# Problem to work on
Pictures do not belong in the copy. Return all of the entries exactly.

# Records supplied
___

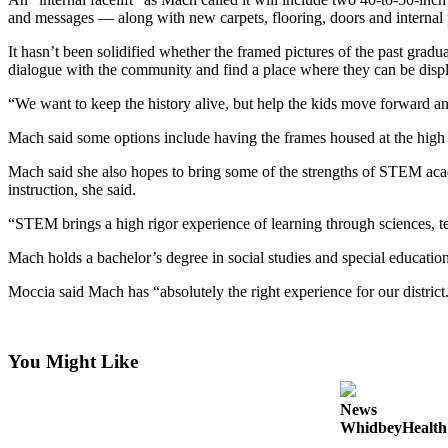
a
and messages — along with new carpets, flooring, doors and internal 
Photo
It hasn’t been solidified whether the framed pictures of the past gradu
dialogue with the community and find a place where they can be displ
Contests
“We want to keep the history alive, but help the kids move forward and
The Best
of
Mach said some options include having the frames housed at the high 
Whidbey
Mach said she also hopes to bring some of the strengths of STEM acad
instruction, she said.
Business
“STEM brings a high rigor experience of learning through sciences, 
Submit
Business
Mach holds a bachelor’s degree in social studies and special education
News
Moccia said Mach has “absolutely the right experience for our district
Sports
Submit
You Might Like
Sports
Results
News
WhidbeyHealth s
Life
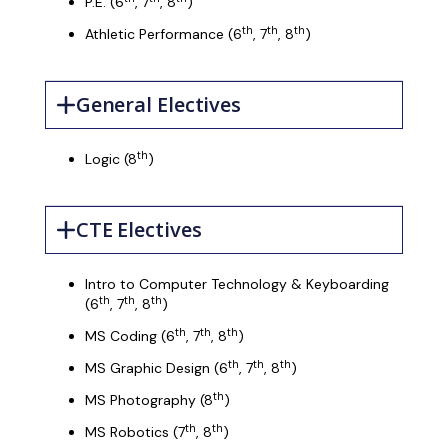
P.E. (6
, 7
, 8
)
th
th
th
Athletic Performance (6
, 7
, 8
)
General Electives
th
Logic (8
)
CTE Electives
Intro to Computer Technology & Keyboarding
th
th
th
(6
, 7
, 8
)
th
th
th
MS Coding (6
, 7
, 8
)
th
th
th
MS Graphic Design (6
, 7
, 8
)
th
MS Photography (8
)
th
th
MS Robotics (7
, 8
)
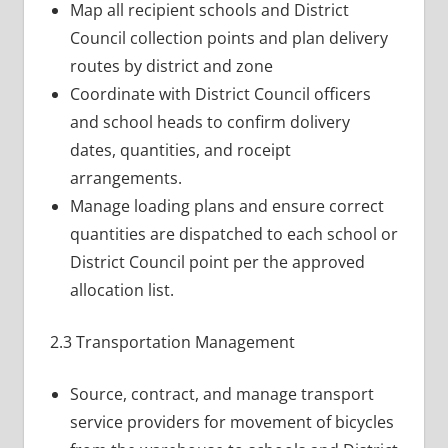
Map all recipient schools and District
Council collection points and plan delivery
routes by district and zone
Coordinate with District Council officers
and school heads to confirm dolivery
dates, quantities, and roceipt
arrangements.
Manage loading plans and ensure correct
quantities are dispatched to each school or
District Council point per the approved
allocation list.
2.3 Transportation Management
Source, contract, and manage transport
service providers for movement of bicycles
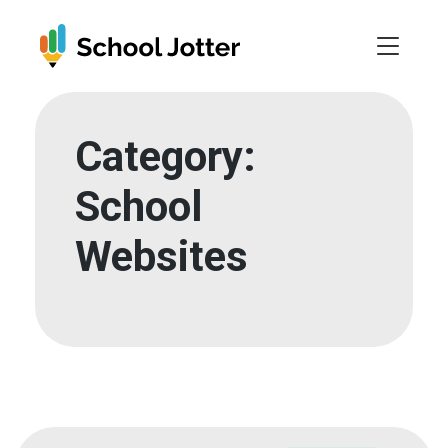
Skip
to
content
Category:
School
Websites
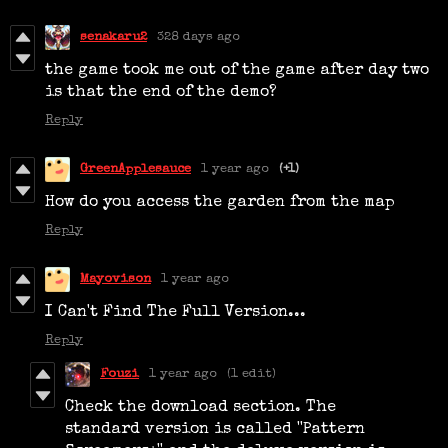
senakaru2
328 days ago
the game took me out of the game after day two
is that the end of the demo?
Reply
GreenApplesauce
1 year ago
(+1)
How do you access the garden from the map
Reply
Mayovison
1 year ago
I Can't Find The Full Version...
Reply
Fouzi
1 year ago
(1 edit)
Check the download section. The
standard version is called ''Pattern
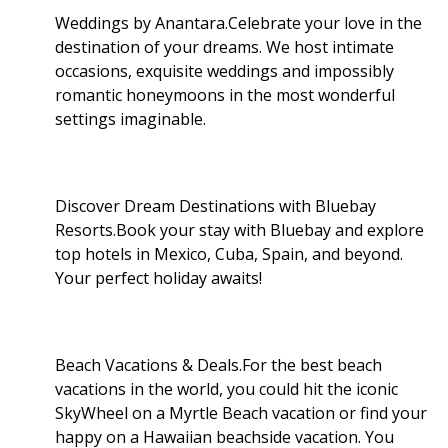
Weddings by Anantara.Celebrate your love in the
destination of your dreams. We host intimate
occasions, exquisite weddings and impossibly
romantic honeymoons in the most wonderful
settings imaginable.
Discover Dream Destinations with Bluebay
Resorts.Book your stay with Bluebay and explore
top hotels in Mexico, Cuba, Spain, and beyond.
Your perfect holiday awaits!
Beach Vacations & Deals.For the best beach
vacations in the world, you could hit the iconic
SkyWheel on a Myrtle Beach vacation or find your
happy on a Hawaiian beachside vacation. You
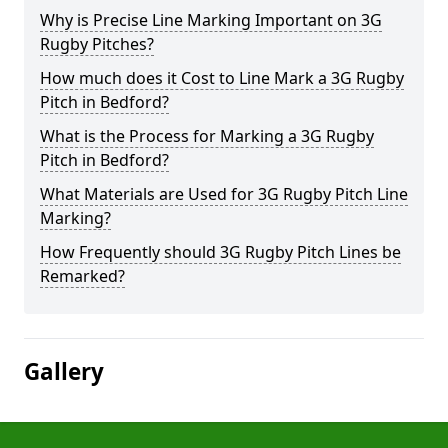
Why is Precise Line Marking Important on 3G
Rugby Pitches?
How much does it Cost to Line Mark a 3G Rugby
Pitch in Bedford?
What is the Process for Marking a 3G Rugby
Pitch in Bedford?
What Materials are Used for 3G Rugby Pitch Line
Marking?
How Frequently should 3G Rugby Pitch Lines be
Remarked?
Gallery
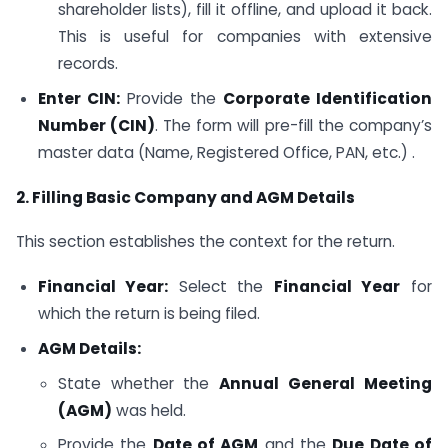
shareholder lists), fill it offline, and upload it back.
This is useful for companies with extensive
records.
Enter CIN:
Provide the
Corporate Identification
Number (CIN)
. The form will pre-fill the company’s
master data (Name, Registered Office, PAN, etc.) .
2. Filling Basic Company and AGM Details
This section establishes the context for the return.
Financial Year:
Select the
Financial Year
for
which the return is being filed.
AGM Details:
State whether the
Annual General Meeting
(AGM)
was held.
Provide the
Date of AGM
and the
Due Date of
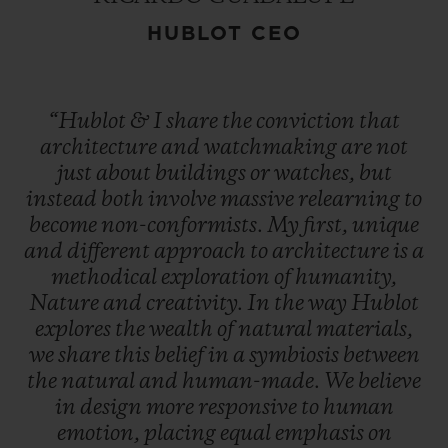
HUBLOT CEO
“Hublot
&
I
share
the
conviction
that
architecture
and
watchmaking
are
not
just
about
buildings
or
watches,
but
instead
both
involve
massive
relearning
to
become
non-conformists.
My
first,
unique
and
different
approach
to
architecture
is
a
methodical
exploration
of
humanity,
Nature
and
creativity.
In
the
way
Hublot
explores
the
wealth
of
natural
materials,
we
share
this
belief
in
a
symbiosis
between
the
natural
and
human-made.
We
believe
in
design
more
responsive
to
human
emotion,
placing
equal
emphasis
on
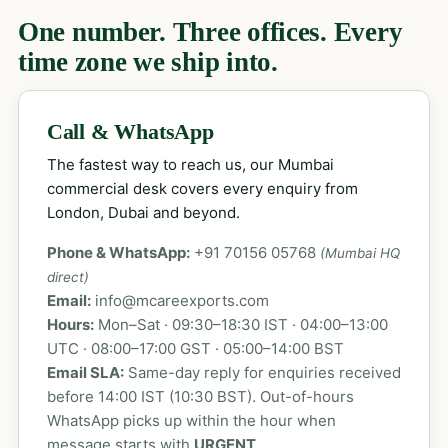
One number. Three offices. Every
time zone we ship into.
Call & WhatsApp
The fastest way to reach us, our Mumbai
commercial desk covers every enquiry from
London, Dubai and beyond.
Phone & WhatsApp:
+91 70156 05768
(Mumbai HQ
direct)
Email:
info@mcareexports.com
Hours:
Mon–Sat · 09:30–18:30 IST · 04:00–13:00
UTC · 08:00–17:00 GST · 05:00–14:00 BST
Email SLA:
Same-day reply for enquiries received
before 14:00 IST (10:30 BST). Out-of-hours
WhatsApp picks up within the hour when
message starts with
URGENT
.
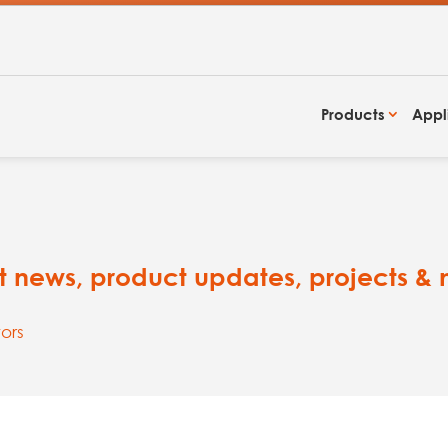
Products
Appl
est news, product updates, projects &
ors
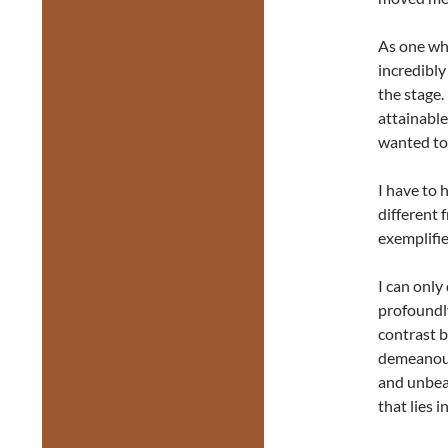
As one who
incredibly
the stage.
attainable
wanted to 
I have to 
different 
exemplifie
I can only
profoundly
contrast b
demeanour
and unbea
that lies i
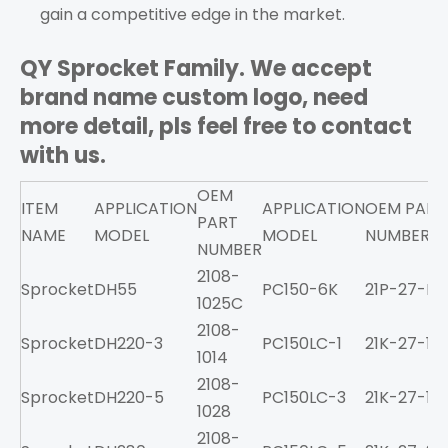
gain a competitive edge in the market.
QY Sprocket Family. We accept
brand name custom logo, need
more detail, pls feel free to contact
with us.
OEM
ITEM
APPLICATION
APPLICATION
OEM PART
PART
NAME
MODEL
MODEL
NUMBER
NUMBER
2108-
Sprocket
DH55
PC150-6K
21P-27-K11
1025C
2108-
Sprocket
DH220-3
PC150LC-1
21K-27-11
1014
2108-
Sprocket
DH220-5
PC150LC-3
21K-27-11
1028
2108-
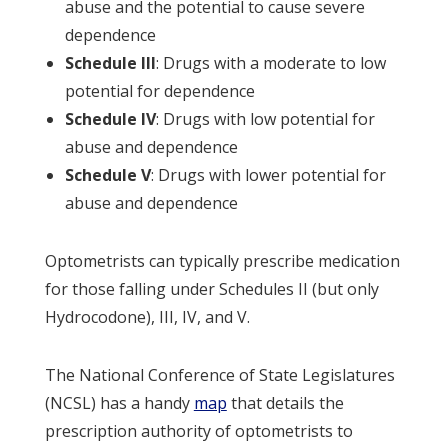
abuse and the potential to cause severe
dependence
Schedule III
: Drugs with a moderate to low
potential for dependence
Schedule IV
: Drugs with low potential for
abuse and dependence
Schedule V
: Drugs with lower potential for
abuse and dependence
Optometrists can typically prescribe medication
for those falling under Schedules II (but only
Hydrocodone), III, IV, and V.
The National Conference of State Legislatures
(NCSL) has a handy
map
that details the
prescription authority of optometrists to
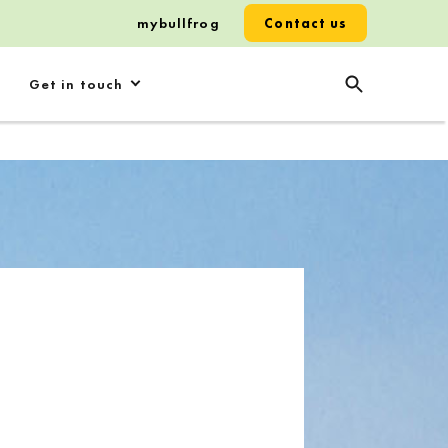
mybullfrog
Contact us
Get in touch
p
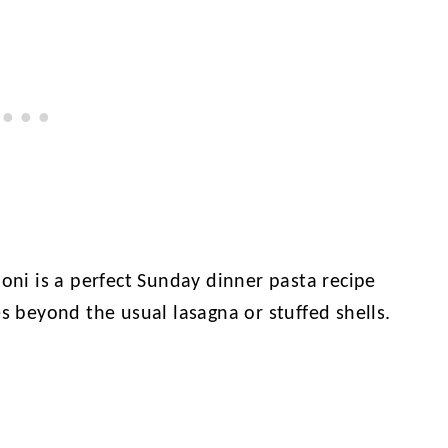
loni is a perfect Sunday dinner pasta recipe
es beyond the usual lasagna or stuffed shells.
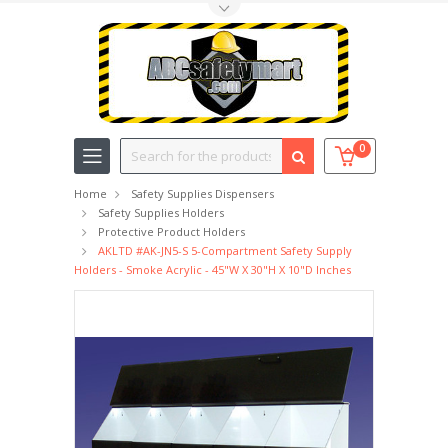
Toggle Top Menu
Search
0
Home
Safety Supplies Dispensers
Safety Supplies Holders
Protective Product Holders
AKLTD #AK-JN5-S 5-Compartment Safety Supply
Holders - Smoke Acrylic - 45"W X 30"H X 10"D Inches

___

# Response area
a
and messages — along with new carpets, flooring, doors and internal 
Photo
It hasn’t been solidified whether the framed pictures of the past gradu
dialogue with the community and find a place where they can be displ
Contests
“We want to keep the history alive, but help the kids move forward and
The Best
of
Mach said some options include having the frames housed at the high 
Whidbey
Mach said she also hopes to bring some of the strengths of STEM acad
instruction, she said.
Business
“STEM brings a high rigor experience of learning through sciences, 
Submit
Business
Mach holds a bachelor’s degree in social studies and special education
News
Moccia said Mach has “absolutely the right experience for our district
Sports
Submit
You Might Like
Sports
Results
News
WhidbeyHealth s
Life
P.E. (6
, 7
, 8
)
th
th
th
Athletic Performance (6
, 7
, 8
)
General Electives
th
Logic (8
)
CTE Electives
Intro to Computer Technology & Keyboarding
th
th
th
(6
, 7
, 8
)
th
th
th
MS Coding (6
, 7
, 8
)
th
th
th
MS Graphic Design (6
, 7
, 8
)
th
MS Photography (8
)
th
th
MS Robotics (7
, 8
)
Map all recipient schools and District
Council collection points and plan delivery
routes by district and zone
Coordinate with District Council officers
and school heads to confirm dolivery
dates, quantities, and roceipt
arrangements.
Manage loading plans and ensure correct
quantities are dispatched to each school or
District Council point per the approved
allocation list.
2.3 Transportation Management
Source, contract, and manage transport
service providers for movement of bicycles
Skip
to
content
Category:
School
Websites
senakaru2
328 days ago
the game took me out of the game after day two
is that the end of the demo?
Reply
GreenApplesauce
1 year ago
(+1)
How do you access the garden from the map
Reply
Mayovison
1 year ago
I Can't Find The Full Version...
Reply
Fouzi
1 year ago
(1 edit)
Check the download section. The
standard version is called ''Pattern
Weddings by Anantara.Celebrate your love in the
destination of your dreams. We host intimate
occasions, exquisite weddings and impossibly
romantic honeymoons in the most wonderful
settings imaginable.
Discover Dream Destinations with Bluebay
Resorts.Book your stay with Bluebay and explore
top hotels in Mexico, Cuba, Spain, and beyond.
Your perfect holiday awaits!
Beach Vacations & Deals.For the best beach
vacations in the world, you could hit the iconic
SkyWheel on a Myrtle Beach vacation or find your
happy on a Hawaiian beachside vacation. You
Why is Precise Line Marking Important on 3G
Rugby Pitches?
How much does it Cost to Line Mark a 3G Rugby
Pitch in Bedford?
What is the Process for Marking a 3G Rugby
Pitch in Bedford?
What Materials are Used for 3G Rugby Pitch Line
Marking?
How Frequently should 3G Rugby Pitch Lines be
Remarked?
Gallery
shareholder lists), fill it offline, and upload it back.
This is useful for companies with extensive
records.
Enter CIN:
Provide the
Corporate Identification
Number (CIN)
. The form will pre-fill the company’s
master data (Name, Registered Office, PAN, etc.) .
2. Filling Basic Company and AGM Details
This section establishes the context for the return.
Financial Year:
Select the
Financial Year
for
which the return is being filed.
AGM Details:
State whether the
Annual General Meeting
(AGM)
was held.
Provide the
Date of AGM
and the
Due Date of
HUBLOT CEO
“Hublot
&
I
share
the
conviction
that
architecture
and
watchmaking
are
not
just
about
buildings
or
watches,
but
instead
both
involve
massive
relearning
to
become
non-conformists.
My
first,
unique
and
different
approach
to
architecture
is
a
methodical
exploration
of
humanity,
Nature
and
creativity.
In
the
way
Hublot
explores
the
wealth
of
natural
materials,
we
share
this
belief
in
a
symbiosis
between
the
natural
and
human-made.
We
believe
in
design
more
responsive
to
human
emotion,
placing
equal
emphasis
on
One number. Three offices. Every
time zone we ship into.
Call & WhatsApp
The fastest way to reach us, our Mumbai
commercial desk covers every enquiry from
London, Dubai and beyond.
Phone & WhatsApp:
+91 70156 05768
(Mumbai HQ
direct)
Email:
info@mcareexports.com
Hours:
Mon–Sat · 09:30–18:30 IST · 04:00–13:00
UTC · 08:00–17:00 GST · 05:00–14:00 BST
Email SLA:
Same-day reply for enquiries received
before 14:00 IST (10:30 BST). Out-of-hours
WhatsApp picks up within the hour when
message starts with
URGENT
.
Products
Appl
est news, product updates, projects &
ors
As one who
incredibly
the stage.
attainable
wanted to 
I have to 
different 
exemplifie
I can only
profoundly
contrast b
demeanour
and unbea
that lies i
gain a competitive edge in the market.
QY Sprocket Family. We accept
brand name custom logo, need
more detail, pls feel free to contact
with us.
OEM
ITEM
APPLICATION
APPLICATION
OEM PART
PART
NAME
MODEL
MODEL
NUMBER
NUMBER
2108-
Sprocket
DH55
PC150-6K
21P-27-K11
1025C
2108-
Sprocket
DH220-3
PC150LC-1
21K-27-11
1014
2108-
Sprocket
DH220-5
PC150LC-3
21K-27-11
1028
2108-
abuse and the potential to cause severe
dependence
Schedule III
: Drugs with a moderate to low
potential for dependence
Schedule IV
: Drugs with low potential for
abuse and dependence
Schedule V
: Drugs with lower potential for
abuse and dependence
Optometrists can typically prescribe medication
for those falling under Schedules II (but only
Hydrocodone), III, IV, and V.
The National Conference of State Legislatures
(NCSL) has a handy
map
that details the
prescription authority of optometrists to
mybullfrog
Contact us
Get in touch
p
loni is a perfect Sunday dinner pasta recipe
es beyond the usual lasagna or stuffed shells.
Toggle Top Menu
Search
0
Home
Safety Supplies Dispensers
Safety Supplies Holders
Protective Product Holders
AKLTD #AK-JN5-S 5-Compartment Safety Supply
Holders - Smoke Acrylic - 45"W X 30"H X 10"D Inches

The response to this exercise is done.